Further information was also published in a news story on the Community News website.

5 October 2018

Refusal of Working With Children Check: WAE v Director-General, Department of Justice and Attorney-General

This case was heard by the Queensland Civil and Administrative Tribunal and involved an application by WAE, a former child care worker, to have her Blue Card reinstated so that she can continue her previous employment. WAE was previously a drug user and also lost her children for a time. The Tribunal did not believe that it was in the best interests of children for the Blue Card to be reinstated:
I am satisfied that WAE has not demonstrated a sufficient understanding of the risks associated with someone under the influence of drugs caring for children. I do not have any expert evidence from a counsellor or psychologist as to WAE’s current mental state, or her progress along the rehabilitation process. While WAE does not wish to return to drug use, she has yet to demonstrate a capacity to remain abstinent over the long term.
A Blue Card is issued unconditionally and would allow WAE to work unsupervised with children across a range of circumstances. In this case there are sufficient risks established on the evidence to satisfy the Tribunal that this is an exceptional case in which it would not be in the best interests of children for WAE to receive a positive notice.
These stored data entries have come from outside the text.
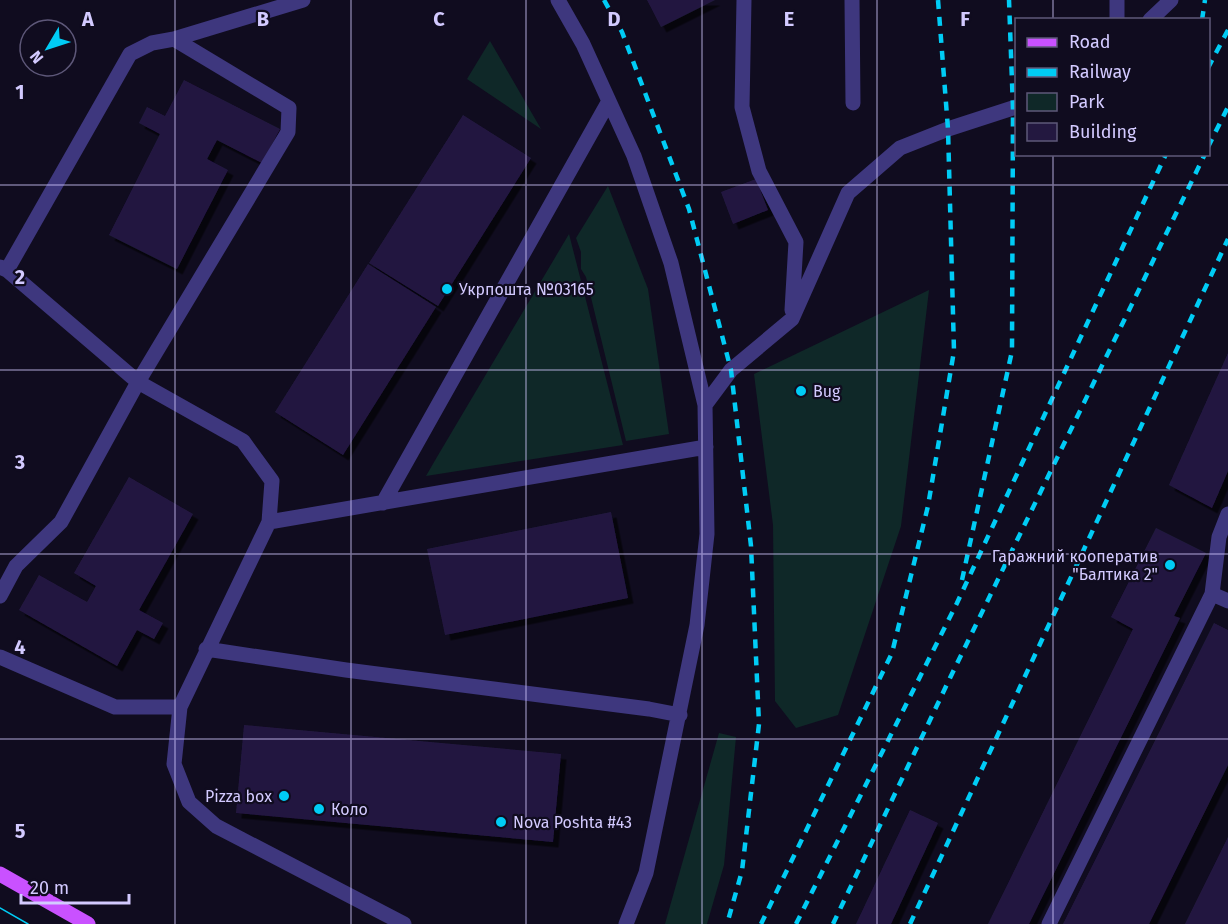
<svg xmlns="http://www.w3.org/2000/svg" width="1228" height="924" viewBox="0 0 1228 924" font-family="'Fira Sans',sans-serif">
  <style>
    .green { fill: #0f2828 }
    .building { fill: #231840; filter: url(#shadow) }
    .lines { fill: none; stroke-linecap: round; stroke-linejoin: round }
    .minor { stroke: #3e377e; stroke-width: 15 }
    .major { stroke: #c951ff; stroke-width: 15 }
    .tram { stroke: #00ccf5; stroke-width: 1.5 }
    .rail { stroke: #00ccf5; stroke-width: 4.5; stroke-dasharray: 9 8; stroke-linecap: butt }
    .grid { fill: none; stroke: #d3caff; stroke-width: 1.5; stroke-opacity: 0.55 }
    .poi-dot { fill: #00ccf5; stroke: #100c1f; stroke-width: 2 }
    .labels { text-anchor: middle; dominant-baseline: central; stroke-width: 4.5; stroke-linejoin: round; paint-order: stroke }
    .poi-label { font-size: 16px; fill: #d3caff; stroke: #100c1f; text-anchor: start }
    .grid-label { font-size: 20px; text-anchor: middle; font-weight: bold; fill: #d3caff; stroke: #100c1f; stroke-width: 4.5; stroke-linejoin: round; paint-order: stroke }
  </style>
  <defs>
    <filter id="shadow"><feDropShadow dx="5.5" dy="5.5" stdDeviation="0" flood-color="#0009"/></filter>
  </defs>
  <rect width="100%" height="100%" fill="#100c1f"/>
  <path class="green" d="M490,41L541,129L467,79Z
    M608,186L648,289L669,434L626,441L586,277L581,269V252L576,238Z
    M569,234L623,445L426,476L437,457Z
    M929,290L901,526L838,715L796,728L775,701L773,525L754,374Z
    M719,733L736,737L724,865L707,924H665Z"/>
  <path class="building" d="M647,0H715L661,27Z
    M184,80L280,129L262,163L217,140L207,159L228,170L177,269L109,235L160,134L139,123L147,107L165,116Z
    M463,115L531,158L438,306L369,263Z
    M756,179L768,210L733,224L721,192Z
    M368,264L436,307L343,455L275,412Z
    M1228,353V471L1212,508L1169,485Z
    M129,477L193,514L139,610L163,623L154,639L137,630L117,666L19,610L39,575L87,602L96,586L74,573Z
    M611,512L628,598L445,635L427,549Z
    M1156,528L1206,553L1174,616L1180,618L1029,924H988L1133,629L1111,617Z
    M1214,623L1228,630V765L1149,924H1063Z
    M244,725L561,754L553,842L236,813Z
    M910,810L938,823L891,924H856Z
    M1228,837V924H1185Z"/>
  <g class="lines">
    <path class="minor" d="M558,0L583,44L634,156L671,263L705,405L707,534L697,625L646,873L626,924
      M744,0L742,107L759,171L796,242L792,310
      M852,0L853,103
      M1117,20V0
      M1150,20L1171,0
      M174,39L303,0
      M0,267L7,270L138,382L61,522L16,566L0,596
      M7,270L130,54L152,43L174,39L289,108L288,132L138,382L243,441L272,481L269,522L180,707L174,764L189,802L216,826L404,924
      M705,405L731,370L792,319L848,193L900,148L948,129L1016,107
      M383,503L609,101
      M269,522L706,447
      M1212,594L1228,601
      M206,649L346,670L649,709L680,715
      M0,657L115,707H180
      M1049,924L1212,594L1219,537L1228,514"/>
    <path class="major" d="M0,874L88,924"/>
    <path class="tram" d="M0,908L28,924"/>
    <path class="rail" d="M604,0L622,32L689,209L731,370L751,546L759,724L742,871L727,924
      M1202,20L1205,0
      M1208,68L1228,30
      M1208,147L1228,107
      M962,580L1012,351L1013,109L1009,0
      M761,924L892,653L928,506L954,351L948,129L938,0
      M796,924L957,603L1166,154
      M833,924L950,678L1205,154
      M910,924L1228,239"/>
  </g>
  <path class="grid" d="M175,0V924M351,0V924M526,0V924M702,0V924M877,0V924M1053,0V20M1053,154V924M0,185H1228M0,370H1228M0,554H1228M0,739H1228"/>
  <g class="poi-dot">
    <circle cx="447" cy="289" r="6"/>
    <circle cx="801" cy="391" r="6"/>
    <circle cx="1170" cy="565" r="6"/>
    <circle cx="284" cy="796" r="6"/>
    <circle cx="319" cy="809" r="6"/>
    <circle cx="501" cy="822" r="6"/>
  </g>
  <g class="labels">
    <g class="poi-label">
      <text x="459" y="289">Укрпошта №03165</text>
      <text x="813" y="391">Bug</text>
      <text x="1158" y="556" text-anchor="end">Гаражний кооператив<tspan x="1158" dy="18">"Балтика 2"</tspan></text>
      <text x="272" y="796" text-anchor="end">Pizza box</text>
      <text x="331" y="809">Коло</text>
      <text x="513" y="822">Nova Poshta #43</text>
    </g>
  </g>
  <g class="grid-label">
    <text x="88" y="26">A</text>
    <text x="263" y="26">B</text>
    <text x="439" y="26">C</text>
    <text x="614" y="26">D</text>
    <text x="789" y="26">E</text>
    <text x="965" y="26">F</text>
    <text x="20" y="99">1</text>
    <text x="20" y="284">2</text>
    <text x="20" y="469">3</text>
    <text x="20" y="654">4</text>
    <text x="20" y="838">5</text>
  </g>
  <rect x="1015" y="18" width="195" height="138" fill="#100c1f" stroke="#5e5879" stroke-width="1.5"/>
  <rect x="1027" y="38" width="30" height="9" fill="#c951ff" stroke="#5e5879" stroke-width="1.5"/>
  <text x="1069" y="48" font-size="18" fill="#d3caff">Road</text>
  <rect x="1027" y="68" width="30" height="9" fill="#00ccf5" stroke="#5e5879" stroke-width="1.5"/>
  <text x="1069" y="78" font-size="18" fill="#d3caff">Railway</text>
  <rect x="1027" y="93" width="30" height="18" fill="#0f2828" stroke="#5e5879" stroke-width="1.5"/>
  <text x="1069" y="108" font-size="18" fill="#d3caff">Park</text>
  <rect x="1027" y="123" width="30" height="18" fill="#231840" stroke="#5e5879" stroke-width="1.5"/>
  <text x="1069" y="138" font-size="18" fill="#d3caff">Building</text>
  <g transform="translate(48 48) rotate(231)"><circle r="28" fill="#100c1f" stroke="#5e5879" stroke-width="1.5"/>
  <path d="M0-4.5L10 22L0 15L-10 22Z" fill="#00ccf5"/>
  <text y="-9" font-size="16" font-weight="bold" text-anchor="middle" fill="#d3caff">N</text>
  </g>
  <path d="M21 894v9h108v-9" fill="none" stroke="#d3caff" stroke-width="3"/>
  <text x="30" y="894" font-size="18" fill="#d3caff" stroke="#100c1f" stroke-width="4.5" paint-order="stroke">20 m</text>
</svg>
The decision under review is confirmed. (paras. 33-4)

2 October 2018

Changes to West Australian Education and Care Services National Law

On 1 October 2018 changes to the Education and Care Services National Law (WA) Act 2012 and Education and Care Services National Regulations 2012 were made which largely aligns with changes made by other jurisdictions in 2017. The amending Act can be found here and the consolidated Act here. The amending regulations can be accessed here, and the consolidated regulations here.

To coincide with the changes ACECQA have updated their Guide to the National Quality Framework, including highlighting some of the WA specific differences. See their website for details.

I will be publishing an updated edition of my book, Australian Childcare  Regulation, as an electronic edition only in early 2019 to incorporate these and other changes made since the publication of the hard copy edition.